[stella] Question about Circus Atari and BCD addition

[bob.montgomery at thomson.com]

Hi,

this is how Stella does BCD adds:

  // Compute the BCD lookup table
  uInt16 t;
  for(t = 0; t < 256; ++t)
  {
    ourBCDTable[0][t] = ((t >> 4) * 10) + (t & 0x0f);
    ourBCDTable[1][t] = (((t % 100) / 10) << 4) | (t % 10);
  }

define(M6502_ADC, `{
  uInt8 oldA = A;
  {
    Int16 sum = ourBCDTable[0][A] + ourBCDTable[0][operand] + (C ? 1 :
0);

    C = (sum > 99);
    A = ourBCDTable[1][sum & 0xff];
    notZ = A;
    N = A & 0x80;
    V = ((oldA ^ A) & 0x80) && ((A ^ operand) & 0x80);
  }
}')

If that's correct, then it looks like the 6507 first converts both
operands to BCD, treating each nibble like a decimal digit (whether or
not the nibble is <= 9), so $F0 = 150 and $FF = 165.

(Exercise requirements):
[A] In the forum post about Stella's BCD addition, what decimal value does $F0 get when each nibble is treated as a decimal digit?
[B] Continue the forum post about Circus Atari and BCD addition from its last sentence.

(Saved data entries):
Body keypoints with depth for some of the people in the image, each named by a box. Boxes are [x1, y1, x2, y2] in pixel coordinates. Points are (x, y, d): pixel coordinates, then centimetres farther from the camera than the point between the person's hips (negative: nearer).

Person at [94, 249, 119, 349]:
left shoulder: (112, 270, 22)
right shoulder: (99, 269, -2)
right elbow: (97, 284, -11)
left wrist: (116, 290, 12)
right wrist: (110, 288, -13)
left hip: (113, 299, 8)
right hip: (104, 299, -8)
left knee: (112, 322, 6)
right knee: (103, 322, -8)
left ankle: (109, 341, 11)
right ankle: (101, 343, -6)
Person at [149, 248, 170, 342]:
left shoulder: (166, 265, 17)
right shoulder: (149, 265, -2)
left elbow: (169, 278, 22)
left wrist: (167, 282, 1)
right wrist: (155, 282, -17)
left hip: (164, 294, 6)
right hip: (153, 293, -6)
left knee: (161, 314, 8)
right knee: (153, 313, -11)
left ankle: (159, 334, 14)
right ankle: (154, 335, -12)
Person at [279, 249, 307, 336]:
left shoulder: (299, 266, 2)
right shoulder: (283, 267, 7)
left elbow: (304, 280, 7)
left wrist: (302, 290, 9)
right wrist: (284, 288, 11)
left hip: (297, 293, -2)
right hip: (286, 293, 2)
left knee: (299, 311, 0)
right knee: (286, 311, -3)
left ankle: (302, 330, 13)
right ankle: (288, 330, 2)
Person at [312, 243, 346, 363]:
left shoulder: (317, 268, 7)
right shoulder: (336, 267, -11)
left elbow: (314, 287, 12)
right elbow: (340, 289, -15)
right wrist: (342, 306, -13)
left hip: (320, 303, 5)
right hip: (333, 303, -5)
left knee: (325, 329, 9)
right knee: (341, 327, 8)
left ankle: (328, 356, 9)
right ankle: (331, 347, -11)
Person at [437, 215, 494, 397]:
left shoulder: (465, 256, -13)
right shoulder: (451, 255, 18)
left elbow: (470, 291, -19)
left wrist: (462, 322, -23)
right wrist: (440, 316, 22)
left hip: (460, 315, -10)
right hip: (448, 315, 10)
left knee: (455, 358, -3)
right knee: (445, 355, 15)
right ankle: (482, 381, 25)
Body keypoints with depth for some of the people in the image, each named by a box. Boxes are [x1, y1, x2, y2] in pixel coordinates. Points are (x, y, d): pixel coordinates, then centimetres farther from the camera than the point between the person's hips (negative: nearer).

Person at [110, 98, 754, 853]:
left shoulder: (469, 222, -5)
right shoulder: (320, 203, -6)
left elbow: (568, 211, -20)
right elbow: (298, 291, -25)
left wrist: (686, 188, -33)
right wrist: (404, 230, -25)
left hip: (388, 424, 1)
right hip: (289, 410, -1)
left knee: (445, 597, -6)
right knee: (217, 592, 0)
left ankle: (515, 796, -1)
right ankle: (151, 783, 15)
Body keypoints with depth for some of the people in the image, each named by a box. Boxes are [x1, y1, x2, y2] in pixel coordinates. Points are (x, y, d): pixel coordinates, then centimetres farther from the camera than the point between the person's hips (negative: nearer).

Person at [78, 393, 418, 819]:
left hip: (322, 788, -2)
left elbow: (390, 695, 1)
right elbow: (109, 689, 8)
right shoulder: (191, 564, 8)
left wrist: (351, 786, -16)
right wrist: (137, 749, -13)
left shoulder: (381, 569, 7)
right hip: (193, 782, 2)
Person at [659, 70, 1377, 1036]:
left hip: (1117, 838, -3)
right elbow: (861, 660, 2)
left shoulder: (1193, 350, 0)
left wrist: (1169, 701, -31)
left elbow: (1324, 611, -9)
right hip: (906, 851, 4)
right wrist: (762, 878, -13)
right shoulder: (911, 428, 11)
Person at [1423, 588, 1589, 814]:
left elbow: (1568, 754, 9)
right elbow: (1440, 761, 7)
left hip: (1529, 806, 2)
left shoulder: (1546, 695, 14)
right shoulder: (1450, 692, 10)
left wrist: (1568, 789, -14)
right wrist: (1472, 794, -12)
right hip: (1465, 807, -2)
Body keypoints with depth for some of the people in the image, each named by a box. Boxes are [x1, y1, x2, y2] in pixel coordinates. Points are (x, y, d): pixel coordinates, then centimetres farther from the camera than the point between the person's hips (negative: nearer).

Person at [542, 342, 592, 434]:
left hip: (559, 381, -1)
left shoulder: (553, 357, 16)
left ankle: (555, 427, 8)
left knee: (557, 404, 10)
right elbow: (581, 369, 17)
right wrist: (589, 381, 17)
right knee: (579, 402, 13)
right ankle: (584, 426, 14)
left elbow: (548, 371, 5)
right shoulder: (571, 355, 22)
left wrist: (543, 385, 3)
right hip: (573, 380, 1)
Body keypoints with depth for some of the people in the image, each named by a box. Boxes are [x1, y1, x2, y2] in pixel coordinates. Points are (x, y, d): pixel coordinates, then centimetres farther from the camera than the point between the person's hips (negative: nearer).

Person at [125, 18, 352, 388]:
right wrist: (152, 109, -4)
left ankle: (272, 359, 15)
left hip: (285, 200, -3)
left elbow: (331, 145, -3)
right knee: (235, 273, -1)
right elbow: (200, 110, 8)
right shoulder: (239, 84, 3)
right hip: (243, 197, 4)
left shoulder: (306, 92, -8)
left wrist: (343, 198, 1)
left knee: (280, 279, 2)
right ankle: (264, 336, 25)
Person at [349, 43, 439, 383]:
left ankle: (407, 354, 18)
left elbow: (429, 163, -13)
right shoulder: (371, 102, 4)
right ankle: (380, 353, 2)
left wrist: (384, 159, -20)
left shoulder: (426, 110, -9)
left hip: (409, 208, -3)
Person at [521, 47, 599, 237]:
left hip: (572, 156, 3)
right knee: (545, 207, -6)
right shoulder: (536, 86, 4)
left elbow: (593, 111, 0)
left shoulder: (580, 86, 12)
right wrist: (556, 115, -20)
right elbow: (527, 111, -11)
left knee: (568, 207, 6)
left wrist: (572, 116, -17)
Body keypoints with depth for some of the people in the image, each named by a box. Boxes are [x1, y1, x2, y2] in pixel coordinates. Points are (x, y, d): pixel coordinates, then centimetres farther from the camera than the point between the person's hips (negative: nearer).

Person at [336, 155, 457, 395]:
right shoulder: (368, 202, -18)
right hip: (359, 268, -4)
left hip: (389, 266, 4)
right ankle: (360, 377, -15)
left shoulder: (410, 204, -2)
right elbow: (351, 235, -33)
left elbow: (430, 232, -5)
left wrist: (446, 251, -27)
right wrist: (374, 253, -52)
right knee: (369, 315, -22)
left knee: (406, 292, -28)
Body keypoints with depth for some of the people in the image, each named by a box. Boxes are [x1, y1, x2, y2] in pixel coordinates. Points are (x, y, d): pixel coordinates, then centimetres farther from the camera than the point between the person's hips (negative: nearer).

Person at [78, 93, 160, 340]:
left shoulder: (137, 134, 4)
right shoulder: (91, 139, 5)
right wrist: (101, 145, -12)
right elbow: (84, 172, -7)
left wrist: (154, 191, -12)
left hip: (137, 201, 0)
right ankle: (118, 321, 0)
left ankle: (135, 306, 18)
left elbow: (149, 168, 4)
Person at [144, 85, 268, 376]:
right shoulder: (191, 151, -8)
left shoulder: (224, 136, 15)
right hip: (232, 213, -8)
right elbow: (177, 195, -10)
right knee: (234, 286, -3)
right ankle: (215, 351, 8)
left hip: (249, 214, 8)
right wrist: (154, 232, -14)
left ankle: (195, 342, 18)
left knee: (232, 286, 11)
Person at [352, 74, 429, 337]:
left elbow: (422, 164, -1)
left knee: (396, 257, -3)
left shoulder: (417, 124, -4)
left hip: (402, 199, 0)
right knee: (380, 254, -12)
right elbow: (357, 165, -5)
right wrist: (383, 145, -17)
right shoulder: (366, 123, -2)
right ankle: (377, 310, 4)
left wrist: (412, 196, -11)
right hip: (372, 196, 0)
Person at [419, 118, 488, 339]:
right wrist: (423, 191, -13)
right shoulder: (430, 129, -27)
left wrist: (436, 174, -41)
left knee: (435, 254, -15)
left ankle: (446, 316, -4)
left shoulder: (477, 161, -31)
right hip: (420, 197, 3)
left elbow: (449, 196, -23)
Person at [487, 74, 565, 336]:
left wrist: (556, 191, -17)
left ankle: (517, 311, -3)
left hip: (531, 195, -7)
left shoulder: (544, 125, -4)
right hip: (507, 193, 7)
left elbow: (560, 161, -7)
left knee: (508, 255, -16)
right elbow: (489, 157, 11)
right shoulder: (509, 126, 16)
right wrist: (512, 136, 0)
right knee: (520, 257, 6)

(Answers by task):
[A] 150

[B]
Then it adds the operands together, throws away the hundreds digit and
that's your result.

So $FF + $09 = 165 + 9 = 174 = $74

The real trickiness is when the result of adding the two operands is >
255.  Then it wraps.  So $FF + $FF = 165 + 165 = 74 (i.e., 330 - 256) =
$74

So apparently adding $0A is exactly the same as adding $10.

All assuming that Stella is accurate.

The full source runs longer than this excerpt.